Remix.run Logo
srean 5 days ago

At the root of the fast transform is the simple fact that

    ax + bx = (a+b)x
The right hand side has fewer arithmetic operations. It's about finding common factors and pushing parentheses in. Because of the inherent symmetry of the FT expression there are lots of opportunities for this optimization.

Efficient decoding of LDPC codes also use the same idea. LDPCs were quite a revolution (pun intended) in coding/information theory.

On the other hand, something completely random, few days ago I found out that Tukey (then a Prof) and Feynman (then a student) along with other students were so enamored and intrigued by flexagons that they had set up an informal committee to understand them. Unfortunately their technical report never got published because the war intervened.

Strangely, it does not find a mention in Surely You're Joking.

rigtorp 4 days ago | parent | next [-]

How is belief propagation used for decoding LDPC codes related to FFT?

srean 4 days ago | parent [-]

At the core both derive their optimization from the distributive property. If the expression graph has symmetry, you get more optimization out of it.

https://www.cs.ubc.ca/~murphyk/Teaching/Papers/GDL.pdf

Check out the first paragraph

    THE humble distributive
    law, in its simplest form
    states that...this leads
    to a large family of fast
    algorithms, including 
    Viterbi’s algorithm and 
    the fast Fourier
    transform (FFT).
Two extremely influential papers appeared back to back in transactions information theory. This is one of them.

The other is

https://vision.unipv.it/IA2/Factor graphs and the sum-product algorithm.pdf

Both are absolute gems of papers. The editor made sure that both appear in the same volume.

rigtorp 4 days ago | parent | next [-]

Interesting, of course many computations can be expressed as a graph. In the case of the bipartite graph we perform belief propagation on to decode LDPC where is the optimization from the distributive property? The parity matrix would typically be constructed so that there's few subexpression to factor out, to maximize the error correcting properties.

I agree both FFT and belief propagation can be expressed as message passing algorithms.

srean 4 days ago | parent [-]

It shows up in pushing in the parenthesis and pulling common terms out in the expression that is a sum (over all possible assignments) of products of terms.

Doing the summation the naive way will be exponential in the number of variables.
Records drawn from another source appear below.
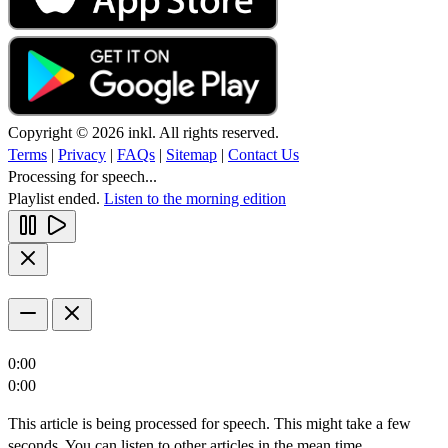
Copyright © 2026 inkl. All rights reserved.
Terms
|
Privacy
|
FAQs
|
Sitemap
|
Contact Us
Processing for speech...
Playlist ended.
Listen to the morning edition
0:00
0:00
This article is being processed for speech. This might take a few
seconds. You can listen to other articles in the mean time.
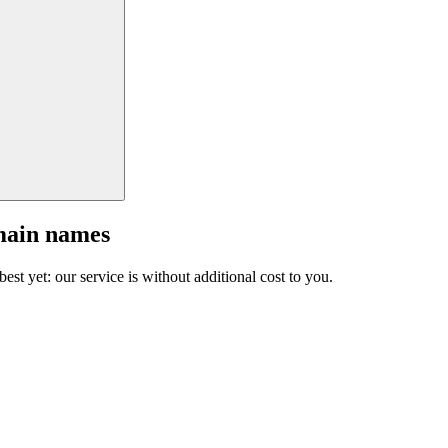
main names
est yet: our service is without additional cost to you.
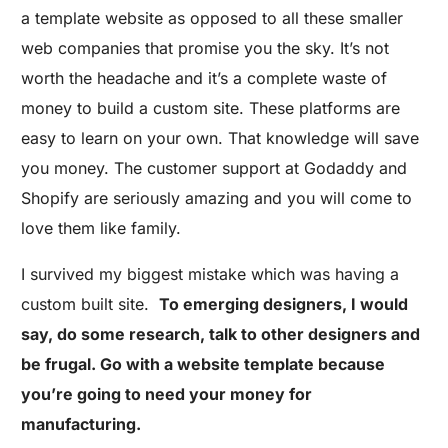
a template website as opposed to all these smaller
web companies that promise you the sky. It’s not
worth the headache and it’s a complete waste of
money to build a custom site. These platforms are
easy to learn on your own. That knowledge will save
you money. The customer support at Godaddy and
Shopify are seriously amazing and you will come to
love them like family.
I survived my biggest mistake which was having a
custom built site.
To emerging designers, I would
say, do some research, talk to other designers and
be frugal. Go with a website template because
you’re going to need your money for
manufacturing.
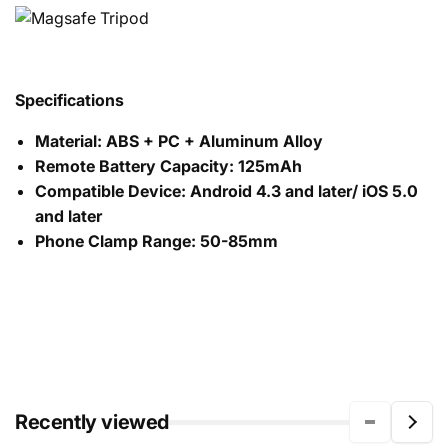
Specifications
Material: ABS + PC + Aluminum Alloy
Remote Battery Capacity: 125mAh
Compatible Device: Android 4.3 and later/ iOS 5.0
and later
Phone Clamp Range: 50-85mm
Recently viewed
The goal is to this in an efficient way exploiting the distributive property and symmetry if any, much like in the FFT case.

This can be done efficiently, for example, when the graph is a tree. (Even if it isn't, one can pretend as if it is. Surprisingly that often works very well but that's a different topic entirely)

Read the paper it's not difficult to follow.

kqbx 4 days ago | parent | prev | next [-]

The second link is broken on HN because it contains a space. Here's a clickable version: https://vision.unipv.it/IA2/Factor%20graphs%20and%20the%20su...

adamnemecek 4 days ago | parent | prev [-]

There’s a whole subfield called generalized distributive law https://en.wikipedia.org/wiki/Generalized_distributive_law

ajross 4 days ago | parent | prev [-]

> At the root of the fast transform is the simple fact that

Actually... no? That's a constant factor optimization; the second expression has 75% the operations of the first. The FFT is algorithmically faster. It's O(N·log2(N)) in the number of samples instead of O(N²).

That property doesn't come from factorization per se, but from the fact that the factorization can be applied recursively by creatively ordering the terms.

srean 4 days ago | parent | next [-]

It's the symmetry that gives recursive opportunities to apply the optimization. It's the same optimization folded over and over again. Butterfly diagrams are great for understanding this. https://news.ycombinator.com/item?id=45291978 has pointers to more in depth exploration of the idea.

emil-lp 4 days ago | parent | prev [-]

Well, actually ... Summation is linear time, multiplication is superlinear (eg n log n in number of digits).

Meaning that this takes k summations and one multiplication rather than k multiplications and k summations.

... Where k is the number of terms.

ajross 4 days ago | parent [-]

"Digits" are constant in an FFT (or rather ignored, really, precision is out of scope of the algorithm definition).

Obviously in practice these are implemented as (pairs of, for a complex FFT, though real-valued DCTs are much more common) machine words in practice, and modern multipliers and adders pipeline at one per cycle.